Man merkt es den Kollegen und Filmschaffenden, die hier in Bezug auf Michael Althen zu Wort kommen dürfen, durchaus an: Es schwingt ein nicht unwesentlicher Grad an Wehmut in ihren Erzählungen mit. Michael Althen schließlich war einer der Kritiker, die Filme noch mit jedem einzelnen Sinn wahrgenommen und abgetastet haben; deren Kritiken selbst immer gemeinschaftliche Reisen waren, auf die man sich mit Vorfreude begeben hat. Tom Tykwer („The International“), Christian Petzold („Phoenix“) und auch Wim Wenders („Every Thing Will Be Fine“) sprechen davon, dass es die Filmkritik war, die ihnen die Augen dahingehend geöffnet hat, Filme zu Sehen und sie zu Reflektieren – und Michael Althen gehörte zu den Feuilletonisten, die genau dieses inspirative Vermögen durch seine rhetorische Ausnahmeklasse freizusetzen vermochte. Es scheint heute schier unvorstellbar, dass Filmkritiker einer Komplizenschaft mit den Filmemachern eingehen, wie es noch zur Zeit der Nouvelle-Vague-Bewegung Gang und Gäbe war. Michael Althen jedoch war dazu immer bereit.

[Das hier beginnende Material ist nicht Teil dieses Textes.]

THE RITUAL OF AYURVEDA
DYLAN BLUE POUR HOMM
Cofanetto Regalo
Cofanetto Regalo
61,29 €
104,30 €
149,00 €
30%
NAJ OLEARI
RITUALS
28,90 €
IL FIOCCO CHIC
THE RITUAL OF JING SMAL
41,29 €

„Was heißt hier Ende? Der Filmkritiker Michael Althen“ zehrt von der grundlegenden, unbändigen, offenherzigen Liebe zum Medium, die Michael Althens Reputation seit jeher ausgemacht hat und die Branche so in Entzückung verweilen ließ – ohne dabei auf Filmausschnitte zurückzugreifen. Dominik Graf, ein langjähriger Vertrauter Althens und ebenso bedeutsamer Geist der deutschen Filmlandschaft, setzt auf überlegt gewählte Auszüge von Michael Althens Kritiken oder Nekrologen, die sich nach und nach zu einer sensiblen Spurensuche in der Brechung des Kinos selbst bündeln, um die Frage zu beantworten: Was heißt denn „Ende“ in diesem Kontext nun eigentlich genau? Für Michael Althen jedenfalls hieß ein auslaufenden Abspann, ein sich schließender Vorhang, dass die wahre Tiefe der Kunst erst in diesen Augenblicken beginnen kann, in den Gedankenschächten der Zuschauer, in der die Bewunderung und die Neugierde mit der Deutungsvielfalt des Gesehenen konsequent verschränkt wird. Und wenn diese Ansichten und Eingebungen Anklang finden, muss sich weder Kino noch Kritik um ihre Zukunft fürchten.

Fazit

Dominik Grafs Essayfilm „Was heißt hier Ende? Der Filmkritiker Michael Althen“ verbeugt sich vor der inständigen Filmliebe des renommierten Kritikers Michael Althen. Allerdings ist Dominik Graf nicht nur allein daran interessiert, seinem langjährigen Freund ein aufrichtiges Denkmal zu errichtet, es ist auch eine Hommage an die Kraft und die Vielfalt des Kinos, der man sich niemals verschließen sollte.